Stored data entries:
* * *

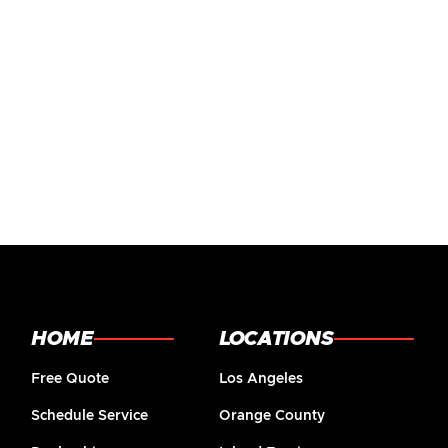
HOME
LOCATIONS
Free Quote
Los Angeles
Schedule Service
Orange County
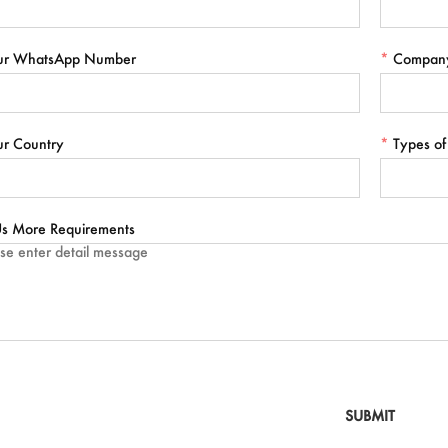
ur WhatsApp Number
*
Compan
ur Country
*
Types of
 Us More Requirements
SUBMIT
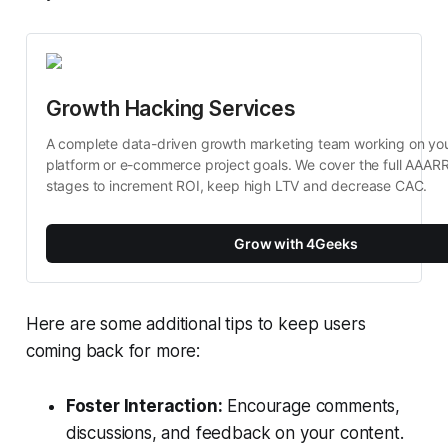
Growth Hacking Services
A complete data-driven growth marketing team working on your 
platform or e-commerce project goals. We cover the full AAARR
stages to increment ROI, keep high LTV and decrease CAC.
Grow with 4Geeks
Here are some additional tips to keep users
coming back for more:
Foster Interaction:
Encourage comments,
discussions, and feedback on your content.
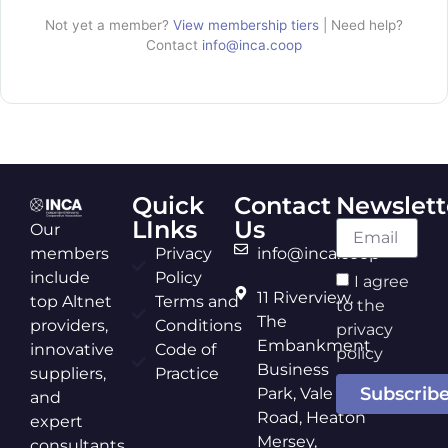
Not yet a member?
View membership tiers
| Need help?
Contact
info@inca.coop
Quick
Contact
Newslett
LInks
Us
Our
members
Privacy
info@inca.coop
include
Policy
I agree
11 Riverview,
top Altnet
Terms and
to the
The
providers,
Conditions
privacy
Embankment
innovative
Code of
policy
Business
suppliers,
Practice
Subscrib
Park, Vale
and
Road, Heaton
expert
Mersey,
consultants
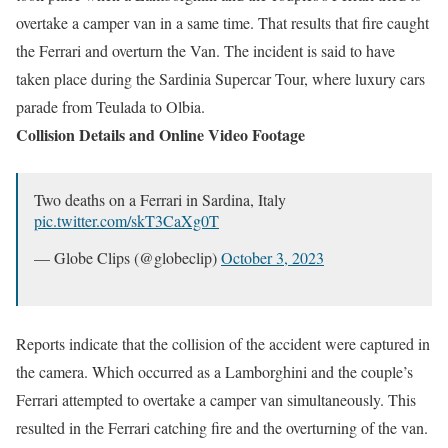
overtake a camper van in a same time. That results that fire caught
the Ferrari and overturn the Van. The incident is said to have
taken place during the Sardinia Supercar Tour, where luxury cars
parade from Teulada to Olbia.
Collision Details and Online Video Footage
Two deaths on a Ferrari in Sardina, Italy
pic.twitter.com/skT3CaXg0T
— Globe Clips (@globeclip)
October 3, 2023
Reports indicate that the collision of the accident were captured in
the camera. Which occurred as a Lamborghini and the couple’s
Ferrari attempted to overtake a camper van simultaneously. This
resulted in the Ferrari catching fire and the overturning of the van.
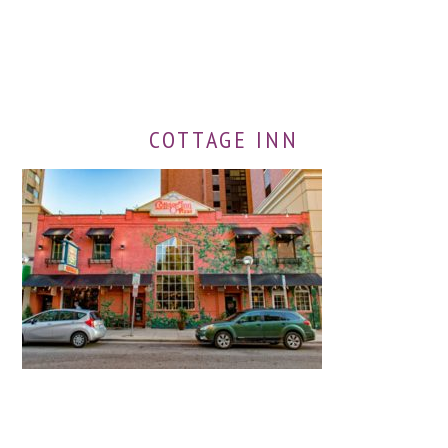
COTTAGE INN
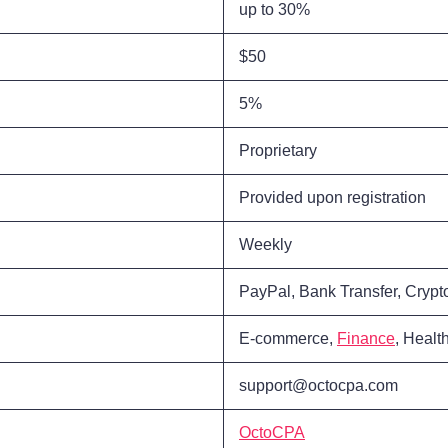
up to 30%
$50
5%
Proprietary
Provided upon registration
Weekly
PayPal, Bank Transfer, Crypt
E-commerce,
Finance
, Healt
support@octocpa.com
OctoCPA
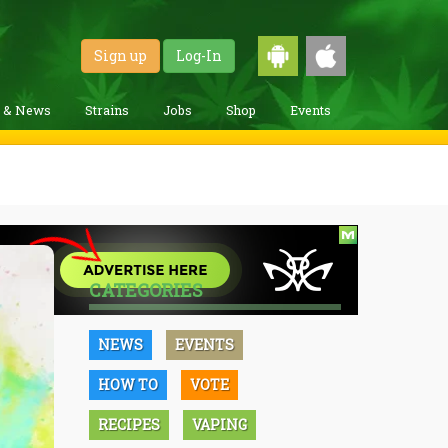
Sign up
Log-In
g & News
Strains
Jobs
Shop
Events
CATEGORIES
NEWS
EVENTS
HOW TO
VOTE
RECIPES
VAPING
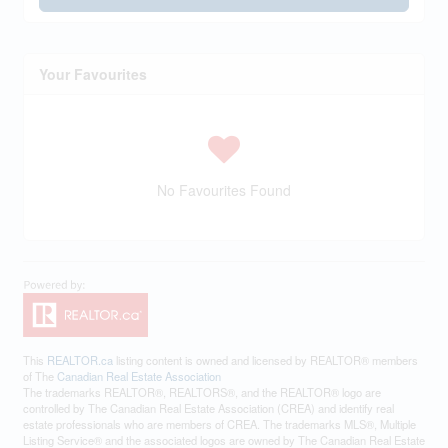
Your Favourites
No Favourites Found
This
REALTOR.ca
listing content is owned and licensed by REALTOR® members
of The
Canadian Real Estate Association
The trademarks REALTOR®, REALTORS®, and the REALTOR® logo are
controlled by The Canadian Real Estate Association (CREA) and identify real
estate professionals who are members of CREA. The trademarks MLS®, Multiple
Listing Service® and the associated logos are owned by The Canadian Real Estate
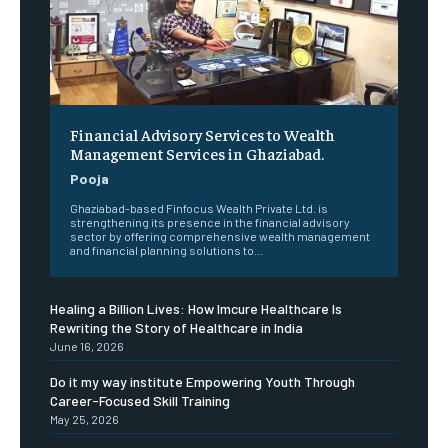
Financial Advisory Services to Wealth
Management Services in Ghaziabad.
Pooja
Ghaziabad-based Finfocus Wealth Private Ltd. is
strengthening its presence in the financial advisory
sector by offering comprehensive wealth management
and financial planning solutions to...
Healing a Billion Lives: How Imcure Healthcare Is
Rewriting the Story of Healthcare in India
June 16, 2026
Do it my way institute Empowering Youth Through
Career-Focused Skill Training
May 25, 2026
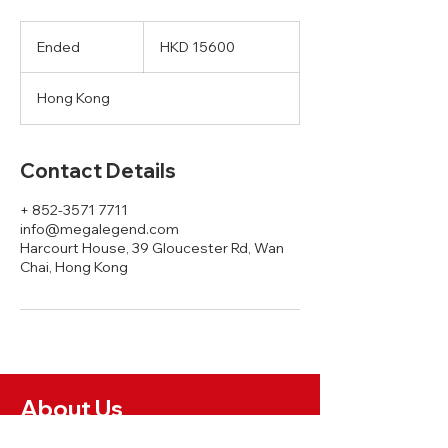
HKD
15600
Ended
E
HKD 15600
n
d
Hong Kong
e
d
Contact Details
+ 852-3571 7711
info@megalegend.com
Harcourt House, 39 Gloucester Rd, Wan
Chai, Hong Kong
About Us
News and Insights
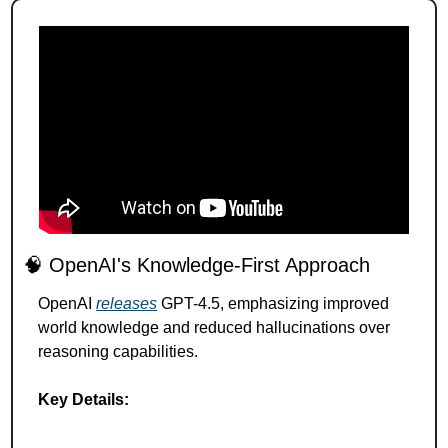
🧠
 OpenAI's Knowledge-First Approach 
OpenAI 
releases
 GPT-4.5, emphasizing improved 
world knowledge and reduced hallucinations over 
reasoning capabilities.
Key Details:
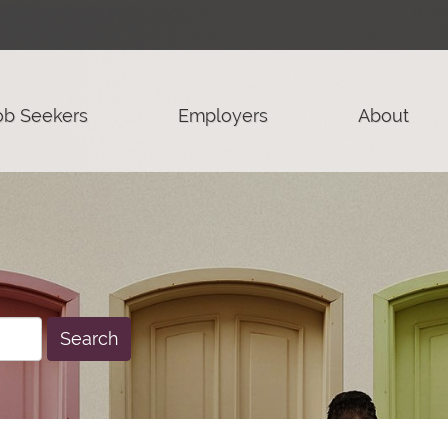
ob Seekers
Employers
About
Search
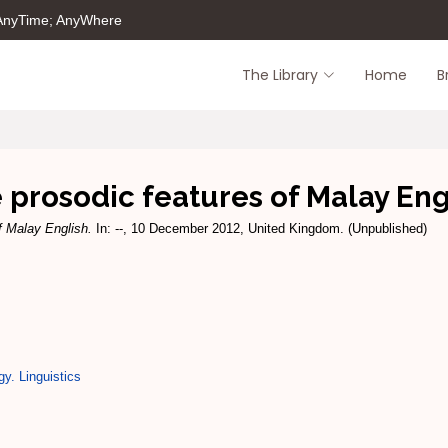
 AnyTime; AnyWhere
The Library
Home
B
 prosodic features of Malay Eng
f Malay English.
In: --, 10 December 2012, United Kingdom. (Unpublished)
gy. Linguistics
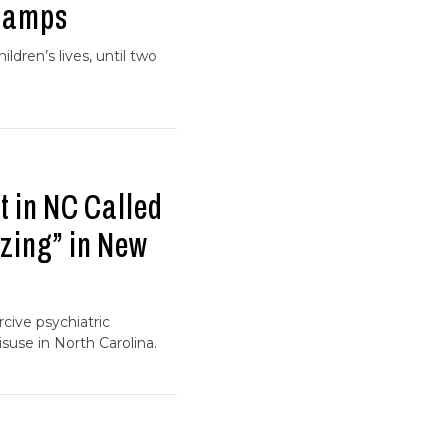
 Camps
ldren’s lives, until two
 in NC Called
zing” in New
cive psychiatric
suse in North Carolina.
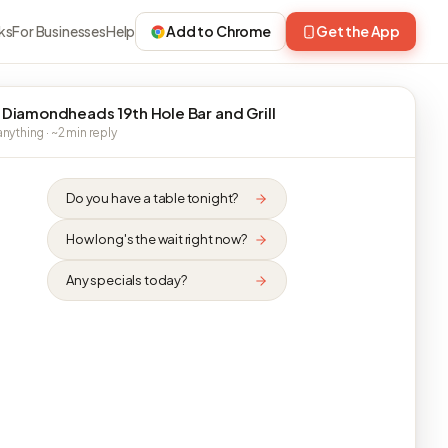
ks
For Businesses
Help
Add to Chrome
Get the App
 Diamondheads 19th Hole Bar and Grill
nything · ~2 min reply
Do you have a table tonight?
How long's the wait right now?
Any specials today?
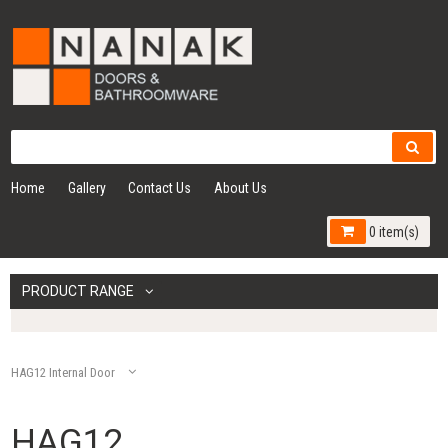
Home
Gallery
Contact Us
About Us
0 item(s)
PRODUCT RANGE
HAG12 Internal Door
HAG12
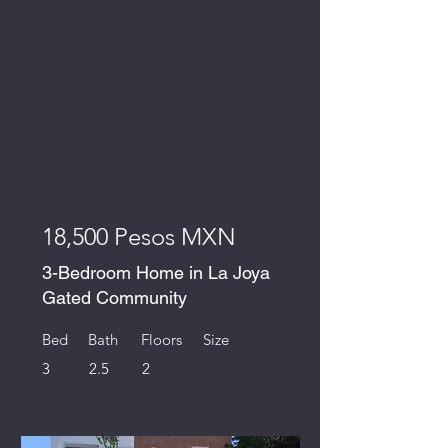
18,500 Pesos MXN
3-Bedroom Home in La Joya
Gated Community
Bed
Bath
Floors
Size
3
2.5
2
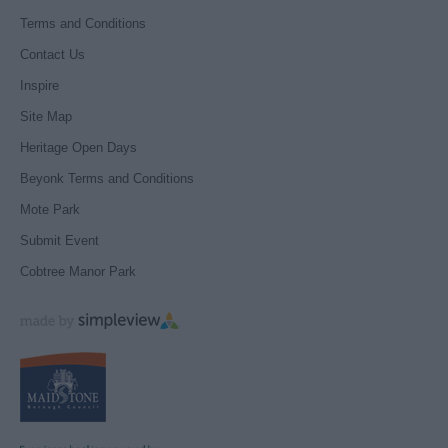
Terms and Conditions
Contact Us
Inspire
Site Map
Heritage Open Days
Beyonk Terms and Conditions
Mote Park
Submit Event
Cobtree Manor Park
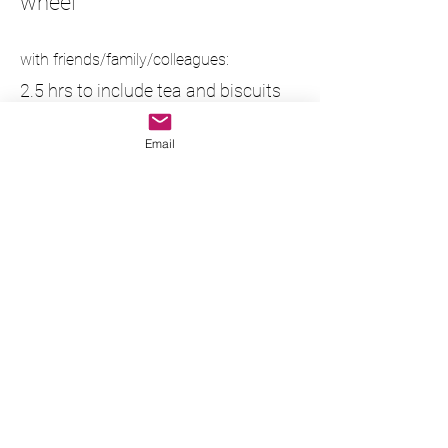
wheel
with friends/family/colleagues:
2.5 hrs to include tea and biscuits
plus all materials, glaze and firings.
Email
£70pp (2 people)
£55pp (3 people)
£50pp (4 people)
£45pp (5 people)
maximum number is 5 people with
a wheel each.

* * *

What needs to be done: How many lines of the data contain the string "owned", matching case exactly? Reply with the number alone.

Result of this exercise: 2